E-books and IP and contracts
November 23, 2010
As noted yesterday, I've been thinking a lot about Intellectual Property and e-books and contracts. I'm fairly certain everybody in the writing and publishing community is well aware of the growth of e-books and what seems to be happening to the publishing industry in general as things shift. Some folks, like Joe Konrath, feel that paper publishing is a dinosaur soon to be hit by the doomsday comet of e-publishing. Maybe. Others--primarily those within the publishing industry, I've noted--say publishing will remain and e-books will only be about 50% of the market. Maybe.
(And I will note with some irony that in USA Today a few months back the CEO of Harcourt--or maybe it was HarperCollins--wrote an editorial on why traditional publishing was going to remain strong and although I thought in general it was well-reasoned, at one point he said that all books at his firm are reviewed by at least 10 editors and that writers like that. Although in my experience a relationship with a good strong editor who's on the same wavelength as you is a very, very good thing, I have yet to talk to a writer anywhere who thinks getting notes from 10 people is a positive aspect of their life. And if you really wonder about that, talk to a scriptwriter whose life is made up of getting editorial notes from everybody and their second-cousin. I thought his comment was probably a stronger reason for why writers might embrace e-self-publishing).
If you self-publish your own work on the Kindle DTP platform, and you price it over, I believe, $1.99, the writer gets a 70% royalty. I don't know off the top of my head what it is for Smashwords or Nook's self-publishing program, etc.
I do know that traditionally, with paper books, your royalty ranges from about 6% to about 15% depending on which particular format you're discussing--mass market, trade paperback, hardcover. It also depends on how many books you sell--there are often elevator clauses, where if you sell a specific number of books the royalty rate goes up--and I imagine that if you're a bestselling author, you can lean on your publisher for a better royalty rate.
Nonetheless, it's not hard to see that there is a big difference between a 6% royalty rate and a 70% royalty rate (in fact, for the mathematically challenged, the difference is 64%). Let's just give a for-instance: on a $10 book, with an e-book the writer gets $7. If it's a paper book, the writer gets 60 cents.
E-book royalty rates have often been a bouncing ball. Some publishers fold it into the regular royalty rate, so let's say, as my wife says, for "shit-and-giggles," call the royalty rate for both as being 10%.
[And for you non-authors out there who are astonished that of the $25.95 you paid for a hardcover novel, only $2.595 of it goes to the author, well, keep in mind the author's agent gets 15% and Uncle Obama and his many minions get maybe 24% and depending on what state you live in, your governor probably gets another 4% or so. I have long thought that if you want to make money in publishing, you should go work for UPS, but e-books are even screwing with that thought. If it sometimes feels as if you're being groped, you're either taking a plane somewhere or you're a writer and a lot of people have their hands in your pockets.]

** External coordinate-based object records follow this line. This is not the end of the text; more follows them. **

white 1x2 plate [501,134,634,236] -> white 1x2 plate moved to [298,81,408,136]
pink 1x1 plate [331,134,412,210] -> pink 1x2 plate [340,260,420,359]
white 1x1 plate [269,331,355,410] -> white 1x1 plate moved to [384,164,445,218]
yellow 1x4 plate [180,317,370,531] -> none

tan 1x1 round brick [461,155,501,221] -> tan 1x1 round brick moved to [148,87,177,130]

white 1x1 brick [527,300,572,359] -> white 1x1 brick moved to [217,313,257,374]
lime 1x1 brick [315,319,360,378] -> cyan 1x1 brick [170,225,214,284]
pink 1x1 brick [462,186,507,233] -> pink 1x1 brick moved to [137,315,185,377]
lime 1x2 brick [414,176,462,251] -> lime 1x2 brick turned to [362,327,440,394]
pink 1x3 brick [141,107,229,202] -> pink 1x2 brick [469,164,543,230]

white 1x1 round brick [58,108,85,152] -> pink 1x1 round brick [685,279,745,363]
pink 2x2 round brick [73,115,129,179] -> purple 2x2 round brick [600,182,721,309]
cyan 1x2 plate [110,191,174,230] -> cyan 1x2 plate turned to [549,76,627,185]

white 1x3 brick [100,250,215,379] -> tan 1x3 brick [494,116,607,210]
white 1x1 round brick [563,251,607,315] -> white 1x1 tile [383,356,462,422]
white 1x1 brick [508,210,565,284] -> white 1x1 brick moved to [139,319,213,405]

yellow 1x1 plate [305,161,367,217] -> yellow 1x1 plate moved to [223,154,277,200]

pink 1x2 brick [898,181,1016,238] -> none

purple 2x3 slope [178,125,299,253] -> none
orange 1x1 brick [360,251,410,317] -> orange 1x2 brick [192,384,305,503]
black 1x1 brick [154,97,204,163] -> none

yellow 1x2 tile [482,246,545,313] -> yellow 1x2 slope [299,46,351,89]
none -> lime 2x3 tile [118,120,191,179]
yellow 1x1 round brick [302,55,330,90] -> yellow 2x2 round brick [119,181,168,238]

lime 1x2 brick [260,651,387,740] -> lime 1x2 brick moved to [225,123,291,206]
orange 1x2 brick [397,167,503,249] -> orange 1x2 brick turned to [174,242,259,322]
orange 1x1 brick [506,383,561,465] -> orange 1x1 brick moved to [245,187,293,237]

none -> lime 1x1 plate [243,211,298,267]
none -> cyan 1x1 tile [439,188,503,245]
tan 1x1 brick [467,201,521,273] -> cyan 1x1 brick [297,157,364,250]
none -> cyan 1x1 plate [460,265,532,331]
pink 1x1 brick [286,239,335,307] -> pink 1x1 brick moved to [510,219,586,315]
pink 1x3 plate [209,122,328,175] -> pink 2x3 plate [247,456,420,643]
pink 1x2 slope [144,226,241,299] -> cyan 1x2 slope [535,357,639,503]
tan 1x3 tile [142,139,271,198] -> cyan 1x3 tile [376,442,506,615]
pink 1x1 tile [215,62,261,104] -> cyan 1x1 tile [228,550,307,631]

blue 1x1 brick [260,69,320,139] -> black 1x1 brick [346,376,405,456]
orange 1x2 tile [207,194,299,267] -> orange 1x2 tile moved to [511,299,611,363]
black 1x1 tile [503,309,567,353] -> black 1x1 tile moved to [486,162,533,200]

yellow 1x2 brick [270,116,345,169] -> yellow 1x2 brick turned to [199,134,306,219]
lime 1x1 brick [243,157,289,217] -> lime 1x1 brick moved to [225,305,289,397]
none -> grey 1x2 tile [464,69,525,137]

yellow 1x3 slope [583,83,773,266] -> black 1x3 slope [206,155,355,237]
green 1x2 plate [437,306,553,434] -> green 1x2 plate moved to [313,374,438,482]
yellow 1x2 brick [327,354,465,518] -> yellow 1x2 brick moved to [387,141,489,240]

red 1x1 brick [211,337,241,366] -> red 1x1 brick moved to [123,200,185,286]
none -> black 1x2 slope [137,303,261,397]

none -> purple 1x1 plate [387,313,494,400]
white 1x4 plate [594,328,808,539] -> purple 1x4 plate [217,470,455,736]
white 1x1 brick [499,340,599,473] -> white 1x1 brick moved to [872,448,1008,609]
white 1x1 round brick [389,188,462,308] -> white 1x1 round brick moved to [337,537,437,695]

So what is a good royalty rate for e-books?
The Authors Guild feels it should be 50%. Of course, that is partly because they are referring to e-book royalty rates as a subsidiary right and once upon a time (like most fairy tales), e-books were considered subsidiary rights (along with film rights and dramatic rights and, once upon a time, even mass market paperback rights. Think of this, boys and girls: In about 1972 Stephen King received $2,500 for the hardcover rights to "Carrie." Then they sold the paperback rights to New American Library for $400,000. But there was a 50/50 split, so King got $200,000 and Doubleday got $200,000--and all Doubleday did, really, was act as an agent. Imagine if your agent asked for a 50% fee!).
Many publishers these days are pushing for a 25% royalty or lower on e-book sales. It also used to be that if your publisher let your book go out of print, they would release the rights to you, as well as the e-book rights, because, from your publisher's perspective, there wasn't any money to be made. I was lucky enough to get the e-book rights back from Midnight Ink for THE DEVIL'S PITCHFORK and THE SERPENT'S KISS when they let them go out of print, and thank God for it, because they're generating income every month. I seriously doubt publishers are going to relinquish e-book rights to anyone any more.
Also, e-book rights were sort of a moot negotiating point for a long time. Nobody was buying them, so if your agent wanted to push for a little better royalty on your hardcovers or a better split on your film rights, your agent might say, "Okay, tell you what, you get 50% or 60% of the e-rights. It's going to be the next big thing." Well, now it is. And as Joe Konrath wrote a while back, it's possible that e-rights are no longer a subsidiary right. In fact, it's possible that paper publishing might become the subsidiary right.
Thoughts? This is a big, complex, changing subject, so it's hard to even discuss it without it wanting to turn into a book.